## Task requirements
Where the line containing "d'une base de données" appears, end your copy; everything from the first line of the records below up to and including it must be reproduced exactly.

+++

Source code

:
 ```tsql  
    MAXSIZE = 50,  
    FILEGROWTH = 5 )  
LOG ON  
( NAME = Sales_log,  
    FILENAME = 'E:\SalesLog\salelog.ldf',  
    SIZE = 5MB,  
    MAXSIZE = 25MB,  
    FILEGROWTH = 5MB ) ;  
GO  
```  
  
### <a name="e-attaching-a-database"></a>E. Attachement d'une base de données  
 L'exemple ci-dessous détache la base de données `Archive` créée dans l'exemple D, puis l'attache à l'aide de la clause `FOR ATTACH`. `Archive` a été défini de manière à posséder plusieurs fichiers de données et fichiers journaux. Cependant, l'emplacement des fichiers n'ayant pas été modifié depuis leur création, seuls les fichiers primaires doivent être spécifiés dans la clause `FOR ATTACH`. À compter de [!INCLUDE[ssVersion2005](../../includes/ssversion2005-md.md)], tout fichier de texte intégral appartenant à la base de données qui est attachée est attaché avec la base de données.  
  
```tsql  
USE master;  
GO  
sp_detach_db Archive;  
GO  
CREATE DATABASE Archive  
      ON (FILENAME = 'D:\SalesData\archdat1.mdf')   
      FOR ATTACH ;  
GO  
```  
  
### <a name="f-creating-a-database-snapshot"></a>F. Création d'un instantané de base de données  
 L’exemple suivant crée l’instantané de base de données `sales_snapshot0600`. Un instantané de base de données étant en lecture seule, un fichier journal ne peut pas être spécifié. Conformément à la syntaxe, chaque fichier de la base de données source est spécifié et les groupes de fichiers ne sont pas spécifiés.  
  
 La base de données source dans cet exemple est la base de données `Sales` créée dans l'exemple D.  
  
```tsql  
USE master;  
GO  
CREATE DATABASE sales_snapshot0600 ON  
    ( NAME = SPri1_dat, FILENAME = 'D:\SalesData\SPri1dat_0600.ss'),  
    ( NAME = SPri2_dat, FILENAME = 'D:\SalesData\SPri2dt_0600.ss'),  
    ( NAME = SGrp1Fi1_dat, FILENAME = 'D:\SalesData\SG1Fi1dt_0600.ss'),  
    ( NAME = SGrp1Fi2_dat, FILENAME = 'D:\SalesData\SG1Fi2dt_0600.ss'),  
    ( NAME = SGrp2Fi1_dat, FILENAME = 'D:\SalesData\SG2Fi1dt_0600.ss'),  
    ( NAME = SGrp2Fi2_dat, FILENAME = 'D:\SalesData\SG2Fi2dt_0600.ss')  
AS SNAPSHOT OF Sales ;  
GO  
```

+++

## Answer to the problem
Source code

:
 ```tsql  
    MAXSIZE = 50,  
    FILEGROWTH = 5 )  
LOG ON  
( NAME = Sales_log,  
    FILENAME = 'E:\SalesLog\salelog.ldf',  
    SIZE = 5MB,  
    MAXSIZE = 25MB,  
    FILEGROWTH = 5MB ) ;  
GO  
```  
  
### <a name="e-attaching-a-database"></a>E. Attachement d'une base de données  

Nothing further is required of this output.